Home » How to Get Your Security Deposit Back on a Rental

When you rent, you put a good chunk of change down, in the hopes that you’ll get most of it back. Some landlords, though, are great at finding the loopholes that allow them to legally steal your money. That doesn’t mean bad landlords always win. California law is on your side, and if you follow a few steps, you’ll get your refund.

Start When You Move In

Before you move into your rental, do an inspection. Property management companies will likely have an inspection form, where you can note any damages and dirty areas. If you are renting from an individual, or if the property management company does not have such a form, note the damages on a sheet of paper, back it up with time-stamped photos, and have your landlord sign it.

Don’t Break the Lease

Pay attention to when your lease ends. If you have to move out before the end of the lease, communicate with your landlord, and offer to help find a replacement tenant. Even if your lease is up, and you’re on a month-to-month lease, you are obligated to give your landlord 30 days notice.

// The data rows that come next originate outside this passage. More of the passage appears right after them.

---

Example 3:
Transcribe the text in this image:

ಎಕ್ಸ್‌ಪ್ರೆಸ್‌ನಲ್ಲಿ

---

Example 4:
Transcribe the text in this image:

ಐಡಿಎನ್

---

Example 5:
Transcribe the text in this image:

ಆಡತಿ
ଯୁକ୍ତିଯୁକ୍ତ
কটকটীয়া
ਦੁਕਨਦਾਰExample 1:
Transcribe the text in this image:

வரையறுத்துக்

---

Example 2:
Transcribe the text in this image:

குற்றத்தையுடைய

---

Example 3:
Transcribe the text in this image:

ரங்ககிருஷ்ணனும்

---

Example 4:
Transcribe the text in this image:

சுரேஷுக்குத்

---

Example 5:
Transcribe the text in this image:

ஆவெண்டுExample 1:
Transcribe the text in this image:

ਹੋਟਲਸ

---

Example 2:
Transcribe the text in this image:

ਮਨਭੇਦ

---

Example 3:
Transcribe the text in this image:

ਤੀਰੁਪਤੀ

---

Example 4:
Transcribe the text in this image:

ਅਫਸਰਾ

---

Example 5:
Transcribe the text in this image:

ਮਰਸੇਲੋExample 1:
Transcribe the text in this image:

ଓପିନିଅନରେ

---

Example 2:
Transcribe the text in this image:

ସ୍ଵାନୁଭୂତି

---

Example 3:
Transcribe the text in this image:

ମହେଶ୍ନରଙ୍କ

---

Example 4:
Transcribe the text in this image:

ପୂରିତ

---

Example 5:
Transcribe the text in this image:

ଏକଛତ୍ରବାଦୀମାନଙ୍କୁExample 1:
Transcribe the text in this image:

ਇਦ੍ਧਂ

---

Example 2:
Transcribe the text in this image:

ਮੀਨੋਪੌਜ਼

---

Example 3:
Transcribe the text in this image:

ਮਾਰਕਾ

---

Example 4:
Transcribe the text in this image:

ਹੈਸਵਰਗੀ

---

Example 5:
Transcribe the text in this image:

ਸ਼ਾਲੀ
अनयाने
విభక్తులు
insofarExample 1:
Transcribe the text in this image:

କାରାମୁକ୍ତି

Even if you’ve never hired a cleaning service, it might be worth it now. If you are a do-it-yourselfer, here is a great video that highlights what landlords look for. As you might imagine, the more often you clean while you live there, the easier a moving out cleaning is.

Know What to Expect

Each state is different, but in California, a landlord has 21 days to send you your security deposit (note that your security deposit does not count as your last month’s rent). Make sure you leave a forwarding address. They must provide an itemized list of all deductions, along with receipts. They can deduct for:

  • The repair of damages that aren’t normal wear and tear
  • Unpaid rent
  • Cleaning, but only to make the place as clean (or dirty) as when you moved in

If you don’t receive your deposit in a timely manner, or if your landlord deducts for some things he shouldn’t, you can take him to small claims court (if it’s under $10,000). Make sure first, that you don’t have a mediation clause in your lease.